Daryl Hall and John Oates: Big Bam Boom, 1984
The final album of Daryl Hall and John Oates’ Imperial Phase seemed to put production ahead of songwriting - but it's still fun
Coming off of the huge success of their 1981 album Private Eyes, Daryl Hall and John Oates were entering their Imperial Phase. Eyes went platinum and hit #5 on Billboard’s album chart, making it their first top 10 album, and also featured a pair of #1 singles in the title track and “I Can’t Go for That (No Can Do)” (the latter also topping the Dance and R&B singles charts). They released its follow-up, H2O, in October 1982, and climbed to even greater heights: lead single “Maneater” spent four weeks atop the Hot 100 in late December ‘82 and early January ‘83 (their longest-running #1 out of six across their career), two more singles made the top 10 (soulful ballad “One on One” and the Mike Oldfield-penned rocker “Family Man”), and the album got to #3, their highest-peaking album on the Billboard charts.
[For chart nerds: H2O spent 15 consecutive weeks stuck at that position, from January 15th to April 23rd, behind a collective quartet of albums: Men at Work’s Business As Usual and Michael Jackson’s Thriller, which peaked at #1, and Stray Cats’ Built for Speed and Journey’s Frontiers, which couldn’t get higher than #2. The Jackson and Journey albums each leapfrogged Hall & Oates while they sat, patiently, at #3.]
October clearly worked for H&O as a release date, so in October ‘83 they dropped Rock ‘n Soul Part 1, a greatest hits album with a pair of new songs. The album peaked at #7 and spun both of its new songs into the top 10 of the Hot 100, with “Say It Isn’t So” spending an agonizing four weeks at #2 behind Jackson and Paul McCartney’s “Say Say Say,” and “Adult Education” getting to #8. And in, you guessed it, October ‘84 came Hall & Oates’ next studio record, the aptly-titled Big Bam Boom.
Boom would be their fourth and final top 10 album, peaking at #5. It was led off with their final #1, “Out of Touch,” and was their last to produce two top 10s, let alone four top 30s, both of which it did. Interestingly, both “Touch” and follow-up “Method of Modern Love” cracked the R&B top 30 as well, the only time H&O had two singles from one album do so.
As for the album’s sound, it was both consistent with what had come (recently) before and a step forward. During the sessions for the album, Hall & Oates (and producer Bob Clearmountain) started playing around with Synclaviers and Fairlights (sampling synthesizers). John Oates said of the recording process, in his 2017 memoir Change of Seasons, “We embraced each new device on its merits as a tool to enhance and integrate into the recording process.
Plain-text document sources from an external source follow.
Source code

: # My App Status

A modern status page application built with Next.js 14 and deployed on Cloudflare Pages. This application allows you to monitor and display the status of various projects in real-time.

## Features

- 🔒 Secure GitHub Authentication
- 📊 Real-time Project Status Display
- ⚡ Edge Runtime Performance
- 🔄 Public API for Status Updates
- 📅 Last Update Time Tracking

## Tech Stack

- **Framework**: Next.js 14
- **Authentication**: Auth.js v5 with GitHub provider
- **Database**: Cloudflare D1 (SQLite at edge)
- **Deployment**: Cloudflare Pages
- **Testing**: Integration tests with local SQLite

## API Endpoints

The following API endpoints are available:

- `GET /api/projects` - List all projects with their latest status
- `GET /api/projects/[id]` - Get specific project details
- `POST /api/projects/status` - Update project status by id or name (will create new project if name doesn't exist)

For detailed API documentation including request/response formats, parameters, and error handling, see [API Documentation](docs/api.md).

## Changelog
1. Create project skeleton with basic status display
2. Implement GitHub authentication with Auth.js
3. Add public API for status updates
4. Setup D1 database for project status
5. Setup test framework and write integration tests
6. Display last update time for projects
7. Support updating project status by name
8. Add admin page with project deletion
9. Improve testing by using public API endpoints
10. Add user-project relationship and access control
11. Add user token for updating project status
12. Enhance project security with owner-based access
For us, they were instruments to be used to achieve an end: service and enrich the songs.” Unfortunately, much of the time Big Bam Boom sounds more concerned with “Look at the sounds we can make!” than “How about these great songs?”
The great Arthur Baker is credited as "Mix Consultant and Additional Production" on the album, and sure, it largely sounds great. (You can especially hear his influence on the opening one-two of “Dance on Your Knees” and “Out of Touch.”) But the songs don’t all hold up to the thick layers of sound and effects piled on top of ‘em. Take as an example “All American Girl.” First of all, after Tom Petty’s “American Girl,” it should be illegal for anyone else to attempt a similar song. Secondly, the opening couplet is “Skin tight/Soul delight” — what the fuck? The melody is thin. There’s a John Oates mini-rap. (No. Just, no.) There’s nothing here. The album’s final single, the Oates-sung “Possession Obsession,” suffers from many of the same problems (though mercifully there’s no rap).
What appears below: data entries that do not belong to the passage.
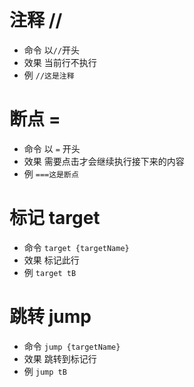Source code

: # 注释 //

- 命令 以`//`开头
- 效果 当前行不执行
- 例 `//这是注释`

# 断点 =

- 命令 以 `=` 开头
- 效果 需要点击才会继续执行接下来的内容
- 例 `===这是断点`

# 标记 target

- 命令 `target {targetName}`
- 效果 标记此行
- 例 `target tB`

# 跳转 jump

- 命令 `jump {targetName}`
- 效果 跳转到标记行
- 例 `jump tB`

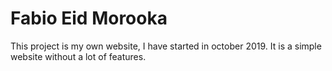 # Fabio Eid Morooka
This project is my own website, I have started in october 2019.
It is a simple website without a lot of features.
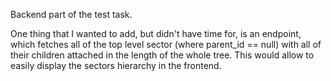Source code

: Backend part of the test task.

One thing that I wanted to add, but didn't have time for, is an endpoint, which fetches all of the top level sector (where parent_id == null) with all of their children attached in the length of the whole tree. This would allow to easily display the sectors hierarchy in the frontend.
This isn’t to say the album is a failure, or that there are no highlights, as neither is true. The charming second single “Method of Modern Love,” which has a video so perfectly cheesy you can’t help but smile at it, has a few too many musical effects, but is a gorgeous Hall/Jana Allan composition about, well, modern love that succeeds precisely because its lyrics are so cutely and acutely penned. Third single “Some Things Are Better Left Unsaid,” a solo Hall writing credit, uses its sounds/effects to its benefit, smartly using them to punctuate his lyrics. And “Out of Touch” just slams, period.
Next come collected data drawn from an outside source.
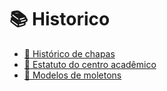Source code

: # 📚 Historico #

- [👥 Histórico de chapas](HISTORICO.md)
- [📜 Estatuto do centro acadêmico](arquivos/estatuto.pdf)
- [📐 Modelos de moletons](arquivos/Moletom/)
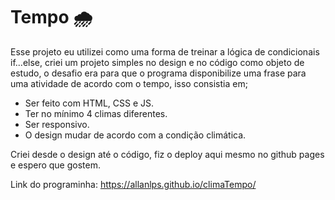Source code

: # Tempo 🌧

Esse projeto eu utilizei como uma forma de treinar a lógica de condicionais if...else, criei um projeto simples no design e no código como objeto de estudo, o desafio era para que o programa disponibilize uma frase para uma atividade de acordo com o tempo, isso consistia em;

- Ser feito com HTML, CSS e JS.
- Ter no mínimo 4 climas diferentes.
- Ser responsivo.
- O design mudar de acordo com a condição climática. 


Criei desde o design até o código, fiz o deploy aqui mesmo no github pages e espero que gostem. 

Link do programinha: https://allanlps.github.io/climaTempo/
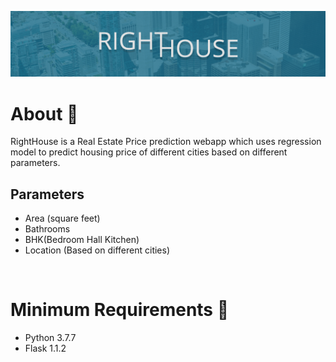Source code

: ![](./client/img/head.png)

# About 📌

 RightHouse is a Real Estate Price prediction webapp which uses regression model to predict housing price of different cities based on different parameters.

## Parameters

- Area (square feet)
- Bathrooms
- BHK(Bedroom Hall Kitchen)
- Location (Based on different cities)

<br>

# Minimum Requirements 📌

- Python 3.7.7
- Flask 1.1.2


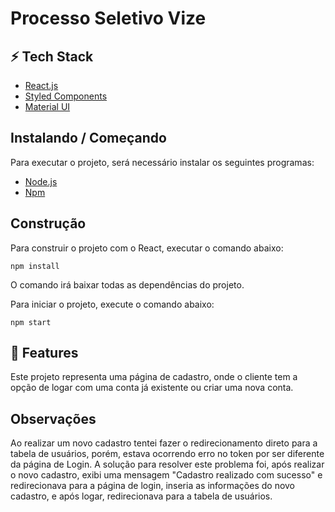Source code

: <h1>Processo Seletivo Vize</h1>

<h2>⚡ Tech Stack</h2>

-  [React.js](https://pt-br.reactjs.org/)<br/>
-  [Styled Components](https://styled-components.com/) 
-  [Material UI](https://mui.com/pt/) 

<h2>Instalando / Começando</h2> 

Para executar o projeto, será necessário instalar os seguintes programas:

-  [Node.js](https://nodejs.org/en/)<br/>
-  [Npm](https://www.npmjs.com/) 

<h2>Construção</h2>

Para construir o projeto com o React, executar o comando abaixo:

    npm install
    
O comando irá baixar todas as dependências do projeto.


Para iniciar o projeto, execute o comando abaixo:

    npm start

<h2>🚀 Features</h2>

Este projeto representa uma página de cadastro, onde o cliente tem a opção de logar com uma conta já existente ou criar uma nova conta.

<h2>Observações</h2>

Ao realizar um novo cadastro tentei fazer o redirecionamento direto para a tabela de usuários, porém, estava ocorrendo erro no token por ser diferente da página de Login. A solução para resolver este problema foi, após realizar o novo cadastro, exibi uma mensagem "Cadastro realizado com sucesso" e redirecionava para a página de login, inseria as informações do novo cadastro, e após logar, redirecionava para a tabela de usuários.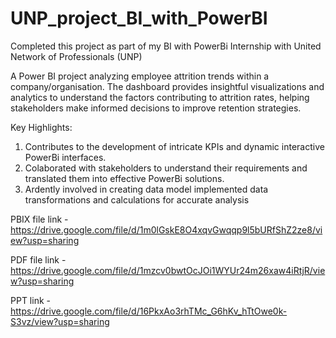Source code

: # UNP_project_BI_with_PowerBI

Completed this project as part of my BI with PowerBi Internship with United Network of Professionals (UNP)

A Power BI project analyzing employee attrition trends within a company/organisation. The dashboard provides insightful visualizations and analytics to understand the factors contributing to attrition rates, helping stakeholders make informed decisions to improve retention strategies.

Key Highlights:
1. Contributes to the development of intricate KPIs and dynamic interactive PowerBi interfaces.
2. Colaborated with stakeholders to understand their requirements and translated them into effective PowerBi solutions. 
3. Ardently involved in creating data model implemented data transformations and calculations for accurate analysis

PBIX file link - https://drive.google.com/file/d/1m0lGskE8O4xqvGwqqp9l5bURfShZ2ze8/view?usp=sharing

PDF file link - https://drive.google.com/file/d/1mzcv0bwtOcJOi1WYUr24m26xaw4iRtjR/view?usp=sharing

PPT link - https://drive.google.com/file/d/16PkxAo3rhTMc_G6hKv_hTtOwe0k-S3vz/view?usp=sharing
After Big Bam Boom, Hall & Oates embarked on a lengthy tour, recorded/released an EP with their idols David Ruffin and Eddie Kendricks of the Temptations (Live at the Apollo), and then went into hibernation. Hall released a Dave Stewart-produced solo album in 1986, Three Hearts in the Happy Ending Machine, but wouldn’t rejoin forces with Oates until 1988’s shall-we-say-unfortunate Ooh Yeah! Their Imperial Phase was definitely, definitively over. And while this perhaps wasn’t quite the note on which they wanted to go out, hit though it was, at least its title was truth in advertising.